「蘆江怪談集」 「怪談雜記」+「目次」・奥附 / 「蘆江怪談集」~了
[やぶちゃん注:本書書誌・底本・凡例は初回を参照されたい。本篇の底本本文の開始位置はここ。本篇は、蘆江の本書の後書に代えた随想「怪談雜記」である。]
怪 異 雜 記
怖(こは)がりのくせに、怖いものに出會(でつくわ)して見たいといふ氣持が、いつも動いてゐる。本鄕の素人下宿(しろうとげしゆく)にゐる時分だつた。長六疊のあんまり日當りのよくない上に、緣先(えんさき)に靑桐(あをぎり)がすくすくと伸(の)びてゐるので尙(な)ほ暗(くら)かつたが、夜、寄席などに行つて、遲(おそ)がけにかへつて來る時、あたりがしんとした中へ入るのだから、いろいろな奇異(きい)を想像(さうざう)する事が多かつた。

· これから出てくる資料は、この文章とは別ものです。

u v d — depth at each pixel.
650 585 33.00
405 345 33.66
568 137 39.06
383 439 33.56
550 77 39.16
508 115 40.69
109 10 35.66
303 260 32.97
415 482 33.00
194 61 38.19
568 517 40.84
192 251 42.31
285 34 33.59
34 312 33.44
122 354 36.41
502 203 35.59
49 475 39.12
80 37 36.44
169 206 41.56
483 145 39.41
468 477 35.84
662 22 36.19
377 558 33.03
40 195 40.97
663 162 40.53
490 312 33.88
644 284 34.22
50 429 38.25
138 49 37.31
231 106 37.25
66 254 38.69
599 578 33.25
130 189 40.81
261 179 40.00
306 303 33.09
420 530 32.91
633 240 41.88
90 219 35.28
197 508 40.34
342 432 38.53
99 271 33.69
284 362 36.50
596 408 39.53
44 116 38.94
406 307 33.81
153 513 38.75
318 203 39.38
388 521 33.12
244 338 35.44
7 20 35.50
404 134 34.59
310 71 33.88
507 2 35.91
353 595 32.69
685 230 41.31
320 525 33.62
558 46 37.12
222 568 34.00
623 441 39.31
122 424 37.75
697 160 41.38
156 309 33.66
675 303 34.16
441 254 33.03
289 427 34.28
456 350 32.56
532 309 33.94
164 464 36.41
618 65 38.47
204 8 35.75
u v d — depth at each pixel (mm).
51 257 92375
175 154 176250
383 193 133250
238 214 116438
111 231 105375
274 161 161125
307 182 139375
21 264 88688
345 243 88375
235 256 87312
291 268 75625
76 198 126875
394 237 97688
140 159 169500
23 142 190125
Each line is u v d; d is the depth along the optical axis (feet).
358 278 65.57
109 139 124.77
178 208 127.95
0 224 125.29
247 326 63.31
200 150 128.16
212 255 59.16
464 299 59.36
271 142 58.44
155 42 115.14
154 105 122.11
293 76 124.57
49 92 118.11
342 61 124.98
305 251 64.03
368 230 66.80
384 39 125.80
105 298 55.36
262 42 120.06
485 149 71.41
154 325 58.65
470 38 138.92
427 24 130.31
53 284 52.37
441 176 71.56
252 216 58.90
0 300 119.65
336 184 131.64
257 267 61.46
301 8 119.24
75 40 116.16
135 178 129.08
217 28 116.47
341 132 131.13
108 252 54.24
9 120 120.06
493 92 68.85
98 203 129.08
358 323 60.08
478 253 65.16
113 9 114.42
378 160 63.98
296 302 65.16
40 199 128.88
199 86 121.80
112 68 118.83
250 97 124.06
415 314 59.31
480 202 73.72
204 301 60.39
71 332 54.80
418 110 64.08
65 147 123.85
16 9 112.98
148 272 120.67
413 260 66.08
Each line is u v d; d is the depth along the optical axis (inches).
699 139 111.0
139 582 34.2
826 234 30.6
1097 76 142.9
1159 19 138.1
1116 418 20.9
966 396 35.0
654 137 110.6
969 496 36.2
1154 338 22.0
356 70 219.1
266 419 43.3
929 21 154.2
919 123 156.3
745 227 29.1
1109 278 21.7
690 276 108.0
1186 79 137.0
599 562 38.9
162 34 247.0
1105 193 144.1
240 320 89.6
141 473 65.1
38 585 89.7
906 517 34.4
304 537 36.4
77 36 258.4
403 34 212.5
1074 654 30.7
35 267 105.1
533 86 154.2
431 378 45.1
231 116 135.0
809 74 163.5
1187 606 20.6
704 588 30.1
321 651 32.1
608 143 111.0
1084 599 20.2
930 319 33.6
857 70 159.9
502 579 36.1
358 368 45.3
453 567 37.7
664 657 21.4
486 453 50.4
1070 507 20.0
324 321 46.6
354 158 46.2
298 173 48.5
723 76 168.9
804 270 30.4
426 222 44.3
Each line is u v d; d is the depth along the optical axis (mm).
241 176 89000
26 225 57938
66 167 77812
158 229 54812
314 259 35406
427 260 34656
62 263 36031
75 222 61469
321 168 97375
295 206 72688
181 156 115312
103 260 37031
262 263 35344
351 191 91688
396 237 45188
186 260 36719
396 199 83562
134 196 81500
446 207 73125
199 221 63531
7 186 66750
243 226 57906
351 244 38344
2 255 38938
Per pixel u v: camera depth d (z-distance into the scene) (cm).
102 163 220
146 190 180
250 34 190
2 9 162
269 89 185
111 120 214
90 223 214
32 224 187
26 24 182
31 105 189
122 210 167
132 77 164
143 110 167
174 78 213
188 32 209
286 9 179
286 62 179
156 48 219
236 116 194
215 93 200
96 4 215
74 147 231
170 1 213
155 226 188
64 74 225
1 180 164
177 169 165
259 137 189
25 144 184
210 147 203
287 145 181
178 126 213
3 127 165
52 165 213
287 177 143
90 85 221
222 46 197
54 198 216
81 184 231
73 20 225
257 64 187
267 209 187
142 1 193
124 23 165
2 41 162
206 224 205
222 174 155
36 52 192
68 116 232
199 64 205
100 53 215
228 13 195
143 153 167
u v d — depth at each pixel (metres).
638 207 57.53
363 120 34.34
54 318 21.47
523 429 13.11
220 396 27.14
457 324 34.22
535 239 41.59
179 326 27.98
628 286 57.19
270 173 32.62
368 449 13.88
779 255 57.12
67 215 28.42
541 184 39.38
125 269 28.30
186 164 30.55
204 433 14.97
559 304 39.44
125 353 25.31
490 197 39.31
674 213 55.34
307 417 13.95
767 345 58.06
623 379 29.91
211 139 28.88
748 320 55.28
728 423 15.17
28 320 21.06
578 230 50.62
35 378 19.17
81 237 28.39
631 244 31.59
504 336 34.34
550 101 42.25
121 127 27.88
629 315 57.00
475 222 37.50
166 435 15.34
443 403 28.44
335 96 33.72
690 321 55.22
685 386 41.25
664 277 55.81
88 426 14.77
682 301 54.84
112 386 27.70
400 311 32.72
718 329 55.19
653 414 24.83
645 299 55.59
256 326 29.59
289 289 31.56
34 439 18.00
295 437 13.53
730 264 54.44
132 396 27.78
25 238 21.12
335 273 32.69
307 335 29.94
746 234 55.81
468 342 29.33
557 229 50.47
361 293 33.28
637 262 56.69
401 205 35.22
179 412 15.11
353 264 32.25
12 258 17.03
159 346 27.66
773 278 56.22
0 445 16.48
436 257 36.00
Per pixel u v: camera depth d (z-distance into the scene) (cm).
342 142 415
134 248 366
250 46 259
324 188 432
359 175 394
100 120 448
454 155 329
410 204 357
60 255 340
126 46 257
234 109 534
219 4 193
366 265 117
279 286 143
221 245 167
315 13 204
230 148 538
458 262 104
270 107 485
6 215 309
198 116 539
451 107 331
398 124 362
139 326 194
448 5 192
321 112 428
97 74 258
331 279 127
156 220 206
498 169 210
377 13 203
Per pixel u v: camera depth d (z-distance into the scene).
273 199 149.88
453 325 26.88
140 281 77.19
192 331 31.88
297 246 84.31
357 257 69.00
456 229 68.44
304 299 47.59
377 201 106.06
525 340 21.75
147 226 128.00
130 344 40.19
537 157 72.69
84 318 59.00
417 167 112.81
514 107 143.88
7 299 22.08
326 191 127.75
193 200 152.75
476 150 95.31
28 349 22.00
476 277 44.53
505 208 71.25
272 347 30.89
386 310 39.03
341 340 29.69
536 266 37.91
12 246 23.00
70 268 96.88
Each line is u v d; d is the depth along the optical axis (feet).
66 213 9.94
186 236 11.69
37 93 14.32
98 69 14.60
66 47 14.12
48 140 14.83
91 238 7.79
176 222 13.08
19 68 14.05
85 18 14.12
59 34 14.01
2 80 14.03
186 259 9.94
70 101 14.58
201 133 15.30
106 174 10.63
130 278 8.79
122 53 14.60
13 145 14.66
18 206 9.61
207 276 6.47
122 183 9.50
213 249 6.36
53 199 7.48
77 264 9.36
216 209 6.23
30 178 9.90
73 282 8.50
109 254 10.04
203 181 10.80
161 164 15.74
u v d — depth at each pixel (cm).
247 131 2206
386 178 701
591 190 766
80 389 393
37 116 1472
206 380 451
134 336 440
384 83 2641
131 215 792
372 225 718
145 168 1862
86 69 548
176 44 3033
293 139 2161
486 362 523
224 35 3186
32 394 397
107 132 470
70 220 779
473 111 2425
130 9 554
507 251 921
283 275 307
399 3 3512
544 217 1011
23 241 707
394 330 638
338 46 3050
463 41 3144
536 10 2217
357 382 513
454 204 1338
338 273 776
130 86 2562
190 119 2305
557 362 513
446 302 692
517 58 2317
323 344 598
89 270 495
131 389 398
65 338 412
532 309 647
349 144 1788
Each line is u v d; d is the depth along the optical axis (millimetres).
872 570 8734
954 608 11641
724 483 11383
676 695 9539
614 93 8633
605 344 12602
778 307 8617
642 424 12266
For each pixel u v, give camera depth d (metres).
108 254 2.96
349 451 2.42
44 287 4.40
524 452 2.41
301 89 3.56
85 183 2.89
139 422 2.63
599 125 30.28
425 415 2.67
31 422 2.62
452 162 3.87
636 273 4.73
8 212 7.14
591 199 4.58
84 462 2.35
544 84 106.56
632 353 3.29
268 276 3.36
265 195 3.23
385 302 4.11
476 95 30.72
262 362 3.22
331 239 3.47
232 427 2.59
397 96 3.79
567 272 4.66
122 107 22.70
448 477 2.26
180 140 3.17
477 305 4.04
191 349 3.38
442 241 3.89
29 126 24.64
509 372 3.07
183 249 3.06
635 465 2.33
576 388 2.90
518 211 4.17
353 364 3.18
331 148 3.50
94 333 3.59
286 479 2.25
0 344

からかみをあけて、机(つくえ)の前へすわった途端(とたん)に、机の下から瘠(や)せ細(ほそ)つた手がひよろひよろと伸びて來たらとか、外の寒(さむ)さに冷え切つた手で、埋み火[やぶちゃん注:「うづみび」。]を搔(か)き起(おこ)す途端に、火鉢の鐵瓶(てつびん)がブルブルと蓋(ふた)をゆり動(うご)かして、
「寒いね」と、人語(じんご)を發したらとか、寢支度(ねじたく)をする爲めに押入れをあけると、寢道具がひとり手に、ぼたぼたぼた[やぶちゃん注:この箇所。底本では真ん中の「ぼた」のみが踊り字「〱」となっている。]とひろがつて、疊の上へ展(ひろが)つたらとか、さまざまな空想(くうさう)を描(ゑが)くのが常だつた。
空想(くうさう)から空想が生(うま)れて、しまひには途方もない事を考へるのに慣(な)れたものだが、其中で、我れながらゾツとした空想(くうさう)は。――
まづ外から戾つて、部屋のからかみを開(あ)ける、入らうとして不圖(ふと)氣(き)がつくと、正面に据(す)えた机の前に人がすわつてゐる。誰(だ)れだと聲(こゑ)をかけると、坐(すは)つたまま顏だけむけた、その顏は自分と同じ顏だつた。――今でも時々(ときどき)それを空想する。
芥川龍之介が話した怪談(くわいだん)といふのは、西洋(せいやう)の本で讀んだのださうだが、あめりかのヲール街(がい)か、いぎりすのストランド街のやうなところで、不斷(ふだん)は幾千となく忙(いそ)がしさうな人間が、ざわついてゐる町の晝頃(ひるころ)、卽ち、皆が食事(しよくじ)に行つた爲めに、街頭に一人の人もない、打つてかはつた淋(さび)しさの時、カンカン日の照(て)つてる步道を、ある紳士(しんし)が通つた、とある角(かど)を曲(まが)らうとしたら、曲り角からひよいと現(あら)はれた紳士がある。出あひがしらにばつたり衝突(しようとつ)しさうになつて、兩方から同時に
「ヤ失敬(しつけ)い」
と云つてすれちがつたが、其時、妙(めう)な感(かん)じがした。[やぶちゃん注:行頭の字空けはママ。]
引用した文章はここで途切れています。